A doctor might first recommend a medical screening for a person who is at high risk for hepatitis B. A high risk individual is one who has had sex with multiple partners or with someone who is infected with the virus, uses injection drugs, lives in regions where hepatitis B is common, or was born to a mother with the infection. The screening usually entails a complete medical history and physical exam. After the screening, the doctor might recommend a lifestyle change, various treatments, or performing blood tests for a diagnosis of hepatitis B.

There are several different types of blood tests that can be used to make a diagnosis of hepatitis B. One is a hepatitis B surface antigen test (HBsAg) that looks for the outer surface of the virus cells. The antigens appear about four weeks after one is exposed to the virus and are cleared out of the body around four months after the onset of symptoms. If the body does not eradicate the antigens after a six-month period, it generally means the infection has become chronic. A positive test result indicates an active infection that is easily spread to others.

Similarly, the hepatitis B e antigen test (HBeAg) checks for a particular protein that is released by the virus when it is multiplying. If the test is positive for e antigens, it means there is a large amount of virus cells. It also can mean there is a high risk of the infection spreading to others.

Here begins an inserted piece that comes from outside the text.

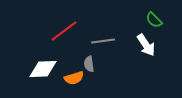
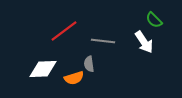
gray line: rotated 15 degrees clockwise
white arrow: moved 2 px left, 3 px up
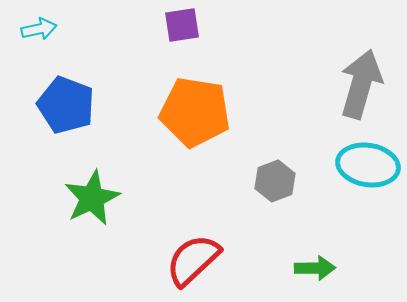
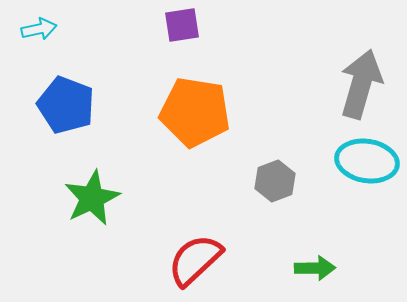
cyan ellipse: moved 1 px left, 4 px up
red semicircle: moved 2 px right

Another blood test a doctor might perform for a diagnosis of hepatitis B is a hepatitis DNA test, which shows the amount of hepatitis virus DNA present in the blood. With an acute infection, the DNA shows up soon after exposure but disappears once the infection has passed. If the hepatitis DNA exists for several months, it suggests a chronic infection.

In cases when a diagnosis of hepatitis B is made for a chronic infection, a doctor might also recommend having a liver biopsy done. The biopsy procedure involves collecting a tissue sample from the liver by using a long, thin needle through the skin. The tissue is then examined under a microscope to see how much damage has already been done to the liver from cirrhosis or inflammation.